Here is an example of a Certificate:
apiVersion: cert-manager.io/v1
kind: Certificate
metadata:
name: certificate_name
namespace: onap
spec:
# The secret name to store the signed certificate
secretName: secret_name
# Common Name
commonName: certissuer.onap.org
subject:
organizations:
- Linux-Foundation
countries:
- US
localities:
- San-Francisco
provinces:
- California
organizationalUnits:
- ONAP
# SANs
dnsNames:
- localhost
- certissuer.onap.org
ipAddresses:
- "127.0.0.1"
uris:
- onap://cluster.local/
emailAddresses:
- onap@onap.org
# The reference to the CMPv2 issuer
issuerRef:
group: certmanager.onap.org
kind: CMPv2Issuer
name: cmpv2-issuer-onap
# Section keystores is optional and defines in which format certificates will be stored
# If this section is omitted than only PEM format will be present in the secret
keystores:
jks:
create: true
passwordSecretRef: # Password used to encrypt the keystore
name: certservice-key
key: key
pkcs12:
create: true
passwordSecretRef: # Password used to encrypt the keystore
name: certservice-key
key: key
Here is an example of generated secret containing certificates:
Name: secret_name
Namespace: onap
Labels: <none>
Annotations: cert-manager.io/alt-names: localhost,certissuer.onap.org
cert-manager.io/certificate-name: certificate_name
cert-manager.io/common-name: certissuer.onap.org
cert-manager.io/ip-sans:
cert-manager.io/issuer-group: certmanager.onap.org
cert-manager.io/issuer-kind: CMPv2Issuer
cert-manager.io/issuer-name: cmpv2-issuer-onap
cert-manager.io/uri-sans:
Type: kubernetes.io/tls
Data
====
tls.crt: 1675 bytes <-- Certificate (PEM)

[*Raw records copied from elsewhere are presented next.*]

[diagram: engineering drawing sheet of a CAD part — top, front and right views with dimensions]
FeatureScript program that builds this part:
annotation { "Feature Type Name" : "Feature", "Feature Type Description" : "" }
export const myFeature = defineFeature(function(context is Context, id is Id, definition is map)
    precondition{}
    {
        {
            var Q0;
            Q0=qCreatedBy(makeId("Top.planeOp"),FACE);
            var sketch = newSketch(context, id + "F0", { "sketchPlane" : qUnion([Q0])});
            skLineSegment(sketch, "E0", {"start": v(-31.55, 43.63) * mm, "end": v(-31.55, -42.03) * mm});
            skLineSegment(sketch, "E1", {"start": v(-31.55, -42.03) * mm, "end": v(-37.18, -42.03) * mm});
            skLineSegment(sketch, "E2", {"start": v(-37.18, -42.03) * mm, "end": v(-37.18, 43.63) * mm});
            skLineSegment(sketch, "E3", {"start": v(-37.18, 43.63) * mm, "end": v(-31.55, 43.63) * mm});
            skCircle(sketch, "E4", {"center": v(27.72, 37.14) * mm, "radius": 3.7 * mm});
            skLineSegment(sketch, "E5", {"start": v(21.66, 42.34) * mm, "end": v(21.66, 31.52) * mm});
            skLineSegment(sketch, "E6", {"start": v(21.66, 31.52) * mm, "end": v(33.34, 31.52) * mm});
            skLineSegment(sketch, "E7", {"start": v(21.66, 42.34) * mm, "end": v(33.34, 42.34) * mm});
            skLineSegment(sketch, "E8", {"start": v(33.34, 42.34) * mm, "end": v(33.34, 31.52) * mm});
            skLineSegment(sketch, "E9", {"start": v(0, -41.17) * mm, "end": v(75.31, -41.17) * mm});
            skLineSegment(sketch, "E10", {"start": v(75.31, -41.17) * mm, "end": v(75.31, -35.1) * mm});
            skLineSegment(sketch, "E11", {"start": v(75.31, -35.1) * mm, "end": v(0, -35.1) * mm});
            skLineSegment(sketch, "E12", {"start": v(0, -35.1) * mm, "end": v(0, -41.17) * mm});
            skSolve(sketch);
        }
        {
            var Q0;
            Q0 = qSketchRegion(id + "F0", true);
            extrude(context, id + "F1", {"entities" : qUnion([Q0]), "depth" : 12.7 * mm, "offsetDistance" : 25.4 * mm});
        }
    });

tls.key: 1679 bytes <-- Private Key (PEM)
truststore.jks: 1265 bytes <-- Trusted anchors (JKS)
ca.crt: 1692 bytes <-- Trusted anchors (PEM)
keystore.jks: 3786 bytes <-- Certificate and Private Key (JKS)
keystore.p12: 4047 bytes <-- Certificate and Private Key (P12)
Certificate update
When the certificate already exists, but its date is close to expire or certificate data should be changed, then the certificate update scenario can be executed. It is performed automatically by cert-manager close to the expiration date or can be triggered manually. This use case requires the update endpoint configured for CMPv2Issuer CRD:
...
certEndpoint: v1/certificate
updateEndpoint: v1/certificate-update
caName: RA
...
If updateEndpoint field is not present or empty, then certEndpoint will be used (regular initial request instead of update) to get the certificate and this event will be logged. This behavior comes from releases prior to 2.4.0, when the certificate update feature was not implemented. To be able to perform the certificate update scenario, make sure the updateEndpoint is present in CMPv2Issuer CRD.
There are two possible types of requests when a certificate needs to be updated: Key Update Request (KUR) and Certification Request (CR). Certification Service internally compares the old and new certificates fields. When they are equal, KUR request is sent. If there is a difference, the type of request is CR.
There is a difference between CR and KUR in terms of the request authentication. Certificate Request uses IAK/RV mechanism, while KUR uses signature protection. The old certificate and the old private key are required to be sent in the headers of the update request.